In case you were up in Lufkin on Saturday and couldn’t find a Chronicle, you can read the letter here---and it’s well worth a minute of your time---but we feel obligated to call attention to two of the choicest excerpts. For some reason Mrs. Rosenthal was moved to take issue with what seemed to us to be the media's fairly straightforward coverage of the $11,000 raise for Rosenthal executive secretary Kerry Stevens, the object of those recently revealed semi-amorous emailings from the district attorney, a raise which he recommended last year (pre- Saga) and which took effect a week or so ago. Mr. Rosenthal has acknowledged carrying on an affair with Ms. Stevens in the 1980s when he was married to an earlier wife, pre-Cindy, but has denied that he and his secretary have of late been conjoining in a manner that would violate the 7th Commandment, despite the intimate tone of his electronic communications to her. Mrs. Rosenthal, a former FBI agent who is, at the very least, the victim of emotional cuckoldry, will brook no suggestion that her husband showed favoritism to the Other Woman. (We previously noted that Stevens’ $78,000 salary did not seem too far out of line for the executive secretary of a big-city D.A., but close to $90,000 … that’s just too much). The very notion, in fact, is “ludicrous,” Mrs. Rosenthal wrote ( meaning, apparently, that the media should have ignored it altogether), and besides
… no one has the right to be upset about my husband's relationship with his secretary but me. I was the party aggrieved — no one else. Not once in any of these sensational inferential stories did anyone complain about the job Chuck did as district attorney for eight years (after all, Teddy Kennedy and Bill Clinton still did their jobs and still do!). It all relates to personal issues, and Chuck and I are dealing with those. Shame on the Chronicle and the tone of the media today, which only want sensational stories and not factually news-related stories.You’ve got to admit that it takes a peculiar talent to draw Clinton, Kennedy, and Britney into the Rosenthal orbit.

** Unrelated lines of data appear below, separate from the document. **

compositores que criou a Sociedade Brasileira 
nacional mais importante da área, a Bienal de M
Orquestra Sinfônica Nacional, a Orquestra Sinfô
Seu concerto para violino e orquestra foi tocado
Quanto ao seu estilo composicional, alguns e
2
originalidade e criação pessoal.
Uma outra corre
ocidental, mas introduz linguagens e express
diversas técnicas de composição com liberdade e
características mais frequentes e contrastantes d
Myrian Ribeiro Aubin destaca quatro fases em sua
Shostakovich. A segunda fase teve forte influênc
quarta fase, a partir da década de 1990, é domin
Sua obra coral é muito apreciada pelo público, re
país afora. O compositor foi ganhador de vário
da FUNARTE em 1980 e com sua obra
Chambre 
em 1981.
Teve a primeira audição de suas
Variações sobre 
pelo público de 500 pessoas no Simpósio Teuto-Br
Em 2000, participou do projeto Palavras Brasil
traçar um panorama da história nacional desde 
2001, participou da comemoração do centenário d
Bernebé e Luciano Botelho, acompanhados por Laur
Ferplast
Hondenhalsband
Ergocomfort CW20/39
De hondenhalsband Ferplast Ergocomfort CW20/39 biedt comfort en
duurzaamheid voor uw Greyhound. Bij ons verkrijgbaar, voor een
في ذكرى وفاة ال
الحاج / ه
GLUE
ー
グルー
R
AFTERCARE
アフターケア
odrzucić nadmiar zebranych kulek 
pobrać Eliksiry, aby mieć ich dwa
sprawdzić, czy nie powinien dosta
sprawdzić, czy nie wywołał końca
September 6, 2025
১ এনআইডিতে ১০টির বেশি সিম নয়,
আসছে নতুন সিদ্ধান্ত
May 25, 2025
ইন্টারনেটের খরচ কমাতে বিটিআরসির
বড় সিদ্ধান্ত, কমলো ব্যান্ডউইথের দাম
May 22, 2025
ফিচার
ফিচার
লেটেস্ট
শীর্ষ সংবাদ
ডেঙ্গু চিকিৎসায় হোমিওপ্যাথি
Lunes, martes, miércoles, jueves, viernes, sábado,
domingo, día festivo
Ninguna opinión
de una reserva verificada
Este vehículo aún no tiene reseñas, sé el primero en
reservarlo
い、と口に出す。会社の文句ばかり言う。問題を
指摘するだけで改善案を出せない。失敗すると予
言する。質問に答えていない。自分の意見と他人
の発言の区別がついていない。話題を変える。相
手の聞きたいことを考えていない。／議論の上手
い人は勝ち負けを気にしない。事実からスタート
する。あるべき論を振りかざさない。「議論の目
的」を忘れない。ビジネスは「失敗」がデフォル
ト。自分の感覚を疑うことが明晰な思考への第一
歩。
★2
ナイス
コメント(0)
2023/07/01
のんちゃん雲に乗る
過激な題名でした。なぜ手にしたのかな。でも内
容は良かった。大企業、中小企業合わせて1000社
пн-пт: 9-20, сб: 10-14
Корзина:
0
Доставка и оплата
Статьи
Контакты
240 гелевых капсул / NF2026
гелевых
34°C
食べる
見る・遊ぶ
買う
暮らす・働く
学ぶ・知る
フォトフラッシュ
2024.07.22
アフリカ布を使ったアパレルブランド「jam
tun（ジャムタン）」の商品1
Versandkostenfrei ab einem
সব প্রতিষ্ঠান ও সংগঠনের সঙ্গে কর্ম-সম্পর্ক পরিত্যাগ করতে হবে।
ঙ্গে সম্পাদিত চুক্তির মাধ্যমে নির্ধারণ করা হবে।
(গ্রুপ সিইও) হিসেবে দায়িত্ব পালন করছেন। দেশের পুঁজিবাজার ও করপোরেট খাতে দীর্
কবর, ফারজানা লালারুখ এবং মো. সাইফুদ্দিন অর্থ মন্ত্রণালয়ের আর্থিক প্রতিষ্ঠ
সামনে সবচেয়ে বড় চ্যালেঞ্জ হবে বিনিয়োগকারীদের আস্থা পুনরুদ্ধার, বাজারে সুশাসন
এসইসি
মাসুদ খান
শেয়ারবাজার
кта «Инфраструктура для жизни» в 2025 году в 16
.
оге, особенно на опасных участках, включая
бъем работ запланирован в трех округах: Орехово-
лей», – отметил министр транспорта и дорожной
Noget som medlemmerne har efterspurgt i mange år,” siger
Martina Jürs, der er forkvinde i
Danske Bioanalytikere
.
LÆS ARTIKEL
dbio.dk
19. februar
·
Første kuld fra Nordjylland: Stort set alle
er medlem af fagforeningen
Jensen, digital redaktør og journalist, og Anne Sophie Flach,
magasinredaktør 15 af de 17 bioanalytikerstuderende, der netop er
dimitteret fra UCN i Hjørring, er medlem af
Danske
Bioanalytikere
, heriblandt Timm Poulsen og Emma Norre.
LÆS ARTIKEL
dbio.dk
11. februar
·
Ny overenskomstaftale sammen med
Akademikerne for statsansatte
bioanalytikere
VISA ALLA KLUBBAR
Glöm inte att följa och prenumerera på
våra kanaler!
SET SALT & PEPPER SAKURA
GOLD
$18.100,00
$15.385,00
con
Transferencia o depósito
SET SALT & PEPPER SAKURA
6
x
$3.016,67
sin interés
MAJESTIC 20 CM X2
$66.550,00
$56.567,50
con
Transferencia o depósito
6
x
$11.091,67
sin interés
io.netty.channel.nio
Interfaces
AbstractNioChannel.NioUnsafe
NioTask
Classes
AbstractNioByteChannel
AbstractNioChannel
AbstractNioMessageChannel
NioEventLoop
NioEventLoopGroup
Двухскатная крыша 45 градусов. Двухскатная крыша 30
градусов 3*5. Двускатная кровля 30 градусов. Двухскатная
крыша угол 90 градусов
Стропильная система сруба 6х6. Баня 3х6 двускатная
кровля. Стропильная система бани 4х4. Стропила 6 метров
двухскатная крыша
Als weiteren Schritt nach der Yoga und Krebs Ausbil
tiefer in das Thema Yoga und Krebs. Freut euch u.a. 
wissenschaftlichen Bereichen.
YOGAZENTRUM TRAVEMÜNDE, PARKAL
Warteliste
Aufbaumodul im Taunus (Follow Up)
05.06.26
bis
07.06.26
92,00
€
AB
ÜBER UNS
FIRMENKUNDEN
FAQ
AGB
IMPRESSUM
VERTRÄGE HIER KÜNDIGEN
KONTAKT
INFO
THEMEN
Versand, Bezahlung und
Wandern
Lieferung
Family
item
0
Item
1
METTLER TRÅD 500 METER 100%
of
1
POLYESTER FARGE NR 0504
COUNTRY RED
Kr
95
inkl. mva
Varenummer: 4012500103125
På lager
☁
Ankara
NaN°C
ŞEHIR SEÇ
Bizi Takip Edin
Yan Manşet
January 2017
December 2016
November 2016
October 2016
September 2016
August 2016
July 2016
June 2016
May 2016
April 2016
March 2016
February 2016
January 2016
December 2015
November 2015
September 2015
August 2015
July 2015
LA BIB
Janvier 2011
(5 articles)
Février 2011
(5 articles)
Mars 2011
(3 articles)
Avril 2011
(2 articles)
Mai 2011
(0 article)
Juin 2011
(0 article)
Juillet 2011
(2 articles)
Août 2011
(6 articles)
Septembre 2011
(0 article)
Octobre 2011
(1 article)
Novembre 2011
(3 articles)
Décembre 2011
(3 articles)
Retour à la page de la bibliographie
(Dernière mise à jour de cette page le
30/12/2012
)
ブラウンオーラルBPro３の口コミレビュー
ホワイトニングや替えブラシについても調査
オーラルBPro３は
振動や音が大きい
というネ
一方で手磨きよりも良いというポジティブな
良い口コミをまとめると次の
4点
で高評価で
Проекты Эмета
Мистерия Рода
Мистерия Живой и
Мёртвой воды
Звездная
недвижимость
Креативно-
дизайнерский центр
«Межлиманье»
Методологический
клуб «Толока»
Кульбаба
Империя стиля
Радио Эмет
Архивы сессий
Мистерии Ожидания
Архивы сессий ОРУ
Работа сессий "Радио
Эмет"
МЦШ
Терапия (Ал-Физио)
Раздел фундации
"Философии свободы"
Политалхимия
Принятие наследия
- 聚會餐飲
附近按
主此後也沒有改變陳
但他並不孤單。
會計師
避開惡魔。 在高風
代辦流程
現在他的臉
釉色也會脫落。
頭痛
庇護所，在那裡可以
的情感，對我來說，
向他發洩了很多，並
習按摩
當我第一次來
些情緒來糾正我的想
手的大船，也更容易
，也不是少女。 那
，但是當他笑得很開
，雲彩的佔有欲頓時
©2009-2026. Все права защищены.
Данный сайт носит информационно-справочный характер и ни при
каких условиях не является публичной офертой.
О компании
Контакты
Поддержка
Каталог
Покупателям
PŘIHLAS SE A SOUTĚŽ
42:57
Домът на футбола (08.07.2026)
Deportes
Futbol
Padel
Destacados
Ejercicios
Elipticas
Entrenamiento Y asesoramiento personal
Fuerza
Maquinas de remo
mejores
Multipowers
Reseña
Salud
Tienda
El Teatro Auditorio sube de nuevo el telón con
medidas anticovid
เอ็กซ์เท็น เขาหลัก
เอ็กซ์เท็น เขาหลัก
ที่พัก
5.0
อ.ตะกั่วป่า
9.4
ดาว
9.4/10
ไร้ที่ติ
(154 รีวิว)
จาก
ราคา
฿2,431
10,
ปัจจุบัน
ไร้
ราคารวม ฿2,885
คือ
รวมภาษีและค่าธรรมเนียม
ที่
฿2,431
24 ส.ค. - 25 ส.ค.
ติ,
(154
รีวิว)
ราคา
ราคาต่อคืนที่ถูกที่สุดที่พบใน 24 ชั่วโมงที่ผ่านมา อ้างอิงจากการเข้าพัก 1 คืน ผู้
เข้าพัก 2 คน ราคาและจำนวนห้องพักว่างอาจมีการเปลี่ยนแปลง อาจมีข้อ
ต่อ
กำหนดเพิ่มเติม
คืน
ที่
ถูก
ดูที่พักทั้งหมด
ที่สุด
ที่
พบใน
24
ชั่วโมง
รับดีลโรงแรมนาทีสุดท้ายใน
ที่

I told friends that the only way to get Chuck out of the news was to bring Britney Spears to Houston because her life struggle seems to be of more interest to all of the media. But, the fact of the matter is, neither should be newsworthy. People's personal lives are not what newspapers should be about!
Then there was this:
… six to eight out of 1,100 to 2,800 e-mails (both numbers have been reported) are "questionable." The media is complaining about six to eight e-mails that Chuck did not originate or draft. What is the deal? I defy anyone at the Chronicle to pull out a pristine hard drive. We all get that junk all of the time. If the Chronicle looked at my hard drive, they would infer I had a serious case of erectile dysfunction! We cannot control what people send us, and, to me, six to eight out of those numbers is pretty darn good! Sometimes I get six to eight bad jokes or chain e-mails in a day! Instead of focusing on the six to eight that are bad, focus on the fact that 2,794 are good!One thing we can safely infer from Mrs. Rosenthal’s letter is that she definitely does not have a case of erectile dysfunction, serious or mild.